#### The records:
#####

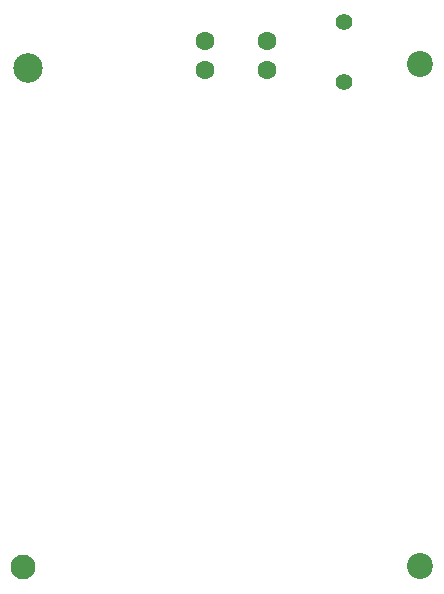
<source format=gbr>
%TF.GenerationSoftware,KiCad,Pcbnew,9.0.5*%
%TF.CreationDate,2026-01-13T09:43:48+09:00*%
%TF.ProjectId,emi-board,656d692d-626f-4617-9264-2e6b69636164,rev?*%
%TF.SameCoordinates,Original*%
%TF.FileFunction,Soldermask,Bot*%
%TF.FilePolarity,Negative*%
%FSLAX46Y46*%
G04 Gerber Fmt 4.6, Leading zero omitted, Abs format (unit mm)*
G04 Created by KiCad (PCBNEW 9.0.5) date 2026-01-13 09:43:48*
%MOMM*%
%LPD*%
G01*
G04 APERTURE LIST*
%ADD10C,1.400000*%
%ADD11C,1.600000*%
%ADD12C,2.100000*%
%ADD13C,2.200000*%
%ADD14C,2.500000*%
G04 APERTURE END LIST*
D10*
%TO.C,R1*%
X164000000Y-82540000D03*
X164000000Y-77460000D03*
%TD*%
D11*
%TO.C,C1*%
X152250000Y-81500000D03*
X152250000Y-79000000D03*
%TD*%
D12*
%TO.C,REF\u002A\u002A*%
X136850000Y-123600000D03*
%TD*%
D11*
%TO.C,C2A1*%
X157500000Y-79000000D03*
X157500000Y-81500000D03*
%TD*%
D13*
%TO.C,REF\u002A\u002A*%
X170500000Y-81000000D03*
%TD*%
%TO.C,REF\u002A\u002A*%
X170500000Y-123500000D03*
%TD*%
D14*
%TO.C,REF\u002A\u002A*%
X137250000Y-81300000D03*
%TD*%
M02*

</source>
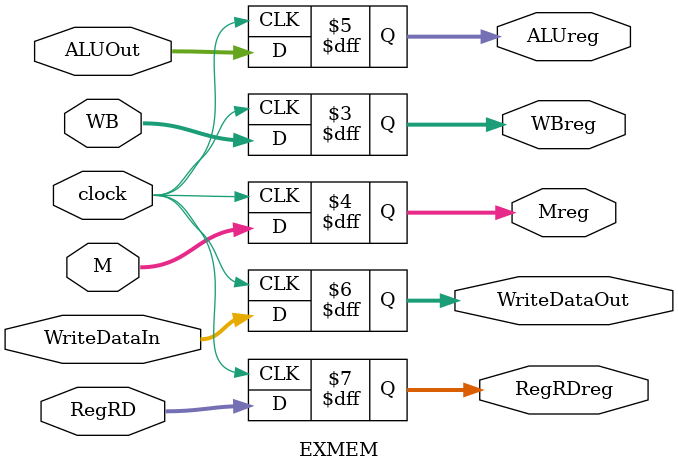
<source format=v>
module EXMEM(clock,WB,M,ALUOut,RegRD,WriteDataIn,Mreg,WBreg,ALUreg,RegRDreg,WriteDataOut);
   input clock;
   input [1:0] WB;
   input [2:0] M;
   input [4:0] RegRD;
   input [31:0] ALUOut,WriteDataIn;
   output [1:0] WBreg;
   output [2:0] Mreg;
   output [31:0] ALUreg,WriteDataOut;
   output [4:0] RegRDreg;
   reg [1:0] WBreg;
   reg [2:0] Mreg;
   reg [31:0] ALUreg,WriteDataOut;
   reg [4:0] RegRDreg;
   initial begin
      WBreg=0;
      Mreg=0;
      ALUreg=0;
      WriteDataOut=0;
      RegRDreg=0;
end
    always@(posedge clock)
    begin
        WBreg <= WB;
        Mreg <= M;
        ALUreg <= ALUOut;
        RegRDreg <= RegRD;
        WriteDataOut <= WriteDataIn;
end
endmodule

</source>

#####

#### Exercise description:
Return every entry above word for word, and include no images.

#### Response to this exercise:
<source format=gbr>
%TF.GenerationSoftware,KiCad,Pcbnew,9.0.5*%
%TF.CreationDate,2026-01-13T09:43:48+09:00*%
%TF.ProjectId,emi-board,656d692d-626f-4617-9264-2e6b69636164,rev?*%
%TF.SameCoordinates,Original*%
%TF.FileFunction,Soldermask,Bot*%
%TF.FilePolarity,Negative*%
%FSLAX46Y46*%
G04 Gerber Fmt 4.6, Leading zero omitted, Abs format (unit mm)*
G04 Created by KiCad (PCBNEW 9.0.5) date 2026-01-13 09:43:48*
%MOMM*%
%LPD*%
G01*
G04 APERTURE LIST*
%ADD10C,1.400000*%
%ADD11C,1.600000*%
%ADD12C,2.100000*%
%ADD13C,2.200000*%
%ADD14C,2.500000*%
G04 APERTURE END LIST*
D10*
%TO.C,R1*%
X164000000Y-82540000D03*
X164000000Y-77460000D03*
%TD*%
D11*
%TO.C,C1*%
X152250000Y-81500000D03*
X152250000Y-79000000D03*
%TD*%
D12*
%TO.C,REF\u002A\u002A*%
X136850000Y-123600000D03*
%TD*%
D11*
%TO.C,C2A1*%
X157500000Y-79000000D03*
X157500000Y-81500000D03*
%TD*%
D13*
%TO.C,REF\u002A\u002A*%
X170500000Y-81000000D03*
%TD*%
%TO.C,REF\u002A\u002A*%
X170500000Y-123500000D03*
%TD*%
D14*
%TO.C,REF\u002A\u002A*%
X137250000Y-81300000D03*
%TD*%
M02*

</source>
<source format=v>
module EXMEM(clock,WB,M,ALUOut,RegRD,WriteDataIn,Mreg,WBreg,ALUreg,RegRDreg,WriteDataOut);
   input clock;
   input [1:0] WB;
   input [2:0] M;
   input [4:0] RegRD;
   input [31:0] ALUOut,WriteDataIn;
   output [1:0] WBreg;
   output [2:0] Mreg;
   output [31:0] ALUreg,WriteDataOut;
   output [4:0] RegRDreg;
   reg [1:0] WBreg;
   reg [2:0] Mreg;
   reg [31:0] ALUreg,WriteDataOut;
   reg [4:0] RegRDreg;
   initial begin
      WBreg=0;
      Mreg=0;
      ALUreg=0;
      WriteDataOut=0;
      RegRDreg=0;
end
    always@(posedge clock)
    begin
        WBreg <= WB;
        Mreg <= M;
        ALUreg <= ALUOut;
        RegRDreg <= RegRD;
        WriteDataOut <= WriteDataIn;
end
endmodule

</source>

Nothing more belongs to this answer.